In a decision with broad ramifications for nontraditional families, Maryland's highest court ruled yesterday in favor of an adoptive mother who is seeking to deny her former partner visitation rights to a child that both had cared for during their relationship.
The case deals with a lesbian couple, but it could affect step-parents and people in other kinds of relationships who have taken on parental roles but do not have biological or adoptive ties to a child. The Maryland Court of Appeals said that "de facto parenthood" is not recognized in Maryland and found that "exceptional" circumstances or a finding that a parent is unfit would be needed to overcome a legal parent's right to the care, control and custody of a child.
In response to the ruling, advocacy groups said they plan to seek legislation next year in Maryland's General Assembly to recognize de facto parents. Meanwhile, family court lawyers predicted that people who have won visitation based on a previous lower-court decision might now have to go back to court and face a tougher legal fight.
"This decision leaves thousands of children and families unnecessarily vulnerable and will undoubtedly end up denying children the love and support of a parent who has been a significant part of their life," said David Rocah, a lawyer with the American Civil Liberties Union of Maryland, who filed a friend-of-the-court brief siding with the partner. "The Court of Appeals has gone against the modern trend, though it's certainly not alone in this regard.
Courts nationwide have been wrestling with cases that have the potential to legally redefine family ties outside of traditional marriage. State by state, the laws governing families can vary greatly, and court cases are constantly changing the legal landscape as gay and lesbian couples and unmarried heterosexual households increasingly have children and petition courts to settle disputes.
Groups that promote traditional marriage have argued that courts should not micromanage parents' decisions regarding their children. Mathew Staver, the founder and chairman of Liberty Counsel, a conservative national legal group that has filed briefs in similar cases, said that allowing third parties legal rights to a child can be "confusing and damaging."

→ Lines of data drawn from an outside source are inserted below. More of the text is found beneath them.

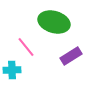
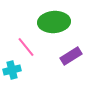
green ellipse: rotated 20 degrees counterclockwise
cyan cross: rotated 12 degrees counterclockwise
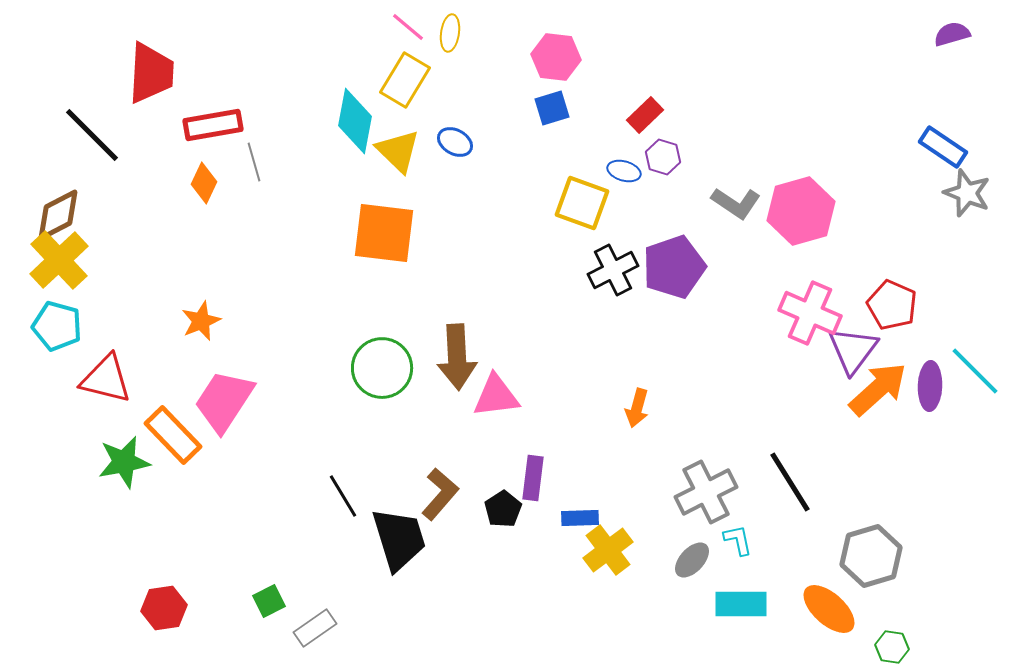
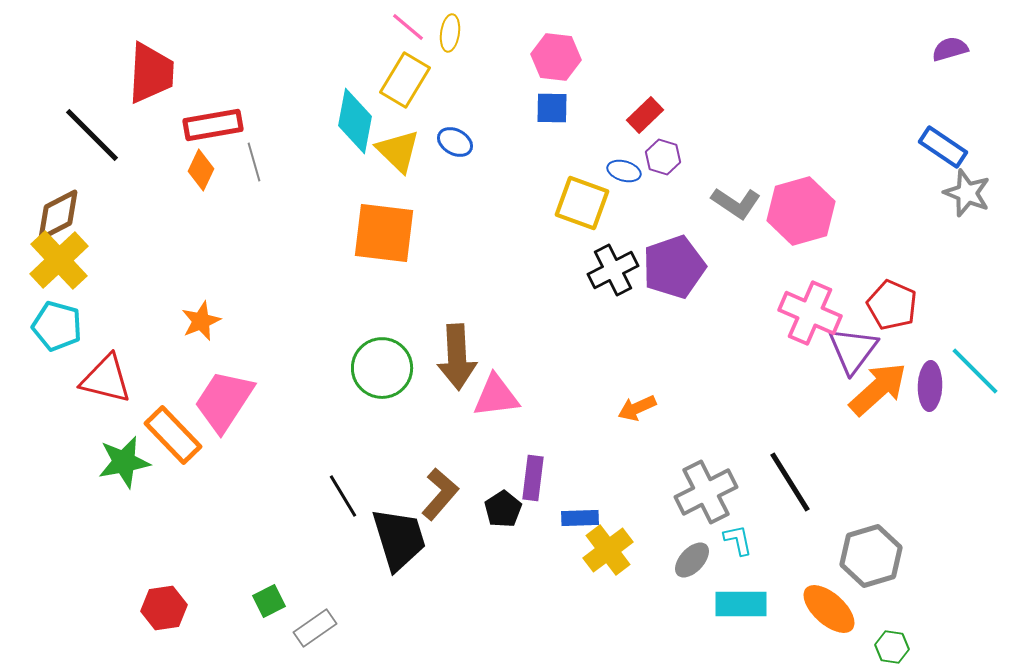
purple semicircle at (952, 34): moved 2 px left, 15 px down
blue square at (552, 108): rotated 18 degrees clockwise
orange diamond at (204, 183): moved 3 px left, 13 px up
orange arrow at (637, 408): rotated 51 degrees clockwise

"These kinds of cases pose a significant threat to parental rights," said Staver, who is dean of the law school at Jerry Falwell's Liberty University. "And they can create a huge web of conflict when you may have two parents who divorce and then one person lives with another person and they end up with parental rights."

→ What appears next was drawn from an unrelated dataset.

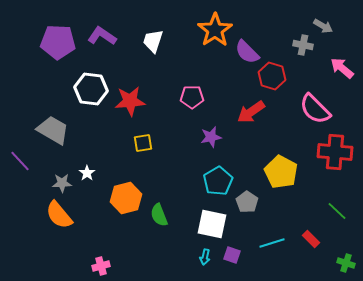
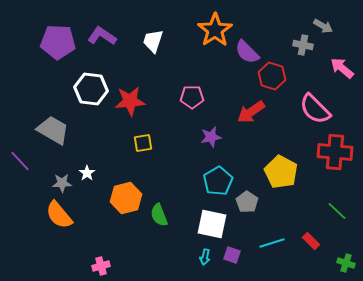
red rectangle: moved 2 px down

The Maryland case involved a woman referred to in court papers as Janice M., who adopted a child named Maya from India during her 18-year relationship with Margaret K. After the women ended the relationship, Margaret petitioned the court for custody and won visitation rights, and Janice appealed the decision.
The women's full names have been kept confidential to protect Maya's identity.

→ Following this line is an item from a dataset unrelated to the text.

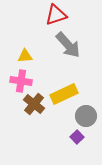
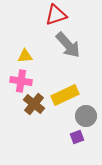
yellow rectangle: moved 1 px right, 1 px down
purple square: rotated 24 degrees clockwise
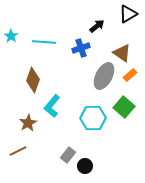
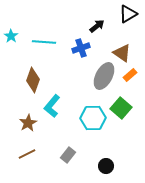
green square: moved 3 px left, 1 px down
brown line: moved 9 px right, 3 px down
black circle: moved 21 px right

The Court of Appeals remanded the case to Baltimore County Circuit Court, which now must determine whether Margaret can show that "exceptional" circumstances trump Janice's right to control the child's upbringing. The appellate justices wrote that all relevant factors would be considered under the exceptional test, such as whether a psychological bond has been forged.
The case centers on what third parties can petition the court for rights to a child. The appellate justices cited a 2000 case in which the U.S. Supreme Court held that a Washington state law went too far by allowing a judge to grant "any person" rights to visit a child over a parent's objections. Justice Sandra Day O'Connor wrote that the state had injected itself into private family lives.
Cynthia E. Young, an attorney who represented Janice, said the Maryland court wanted to make clear that not every third party who has developed a close personal relationship with a child can seek custody or visitation rights. She said Margaret did not try to adopt Maya and had "never had much interest in the child" until after the breakup. While second-parent adoptions are not explicitly allowed in Maryland law, judges in Baltimore and other jurisdictions have granted them.
"Part of my argument was that, 'Gee, an au pair or teacher could petition for visitation if being a de facto parent is the standard,'" Young said. "No one wants that to happen."
Jennifer S. Fairfax, Margaret's lawyer, said her client is "saddened" by the decision and worried about the future. Her client has had ongoing visitation with Maya and spent Mother's Day with her, she said.
Fairfax contended in court that the de facto parent standard as described in other court cases is a rigorous one. To meet the four-part test the courts had previously laid out, a person would have to show that the legal parent fostered such a relationship; the third party lived with the child and performed parental functions to a significant degree, and a child-parent bond was forged.
Carrie Evans, policy director of Equality Maryland, the state's leading gay-rights group, said, "Now, the onus is on the General Assembly to fix this." She noted that same-sex partners would be most adversely affected by the ruling because they do not have the legal right to marry in the state.
Equality Maryland lobbied unsuccessfully during this year's General Assembly session to legalize same-sex unions after the Court of Appeals last year upheld the state's statute defining marriage as between a man and a woman.
"Up until today, co-parents were able to have these rights in Maryland, and so once again it's very frustrating that the court did what they did and kicks it back to the legislature," Evans said.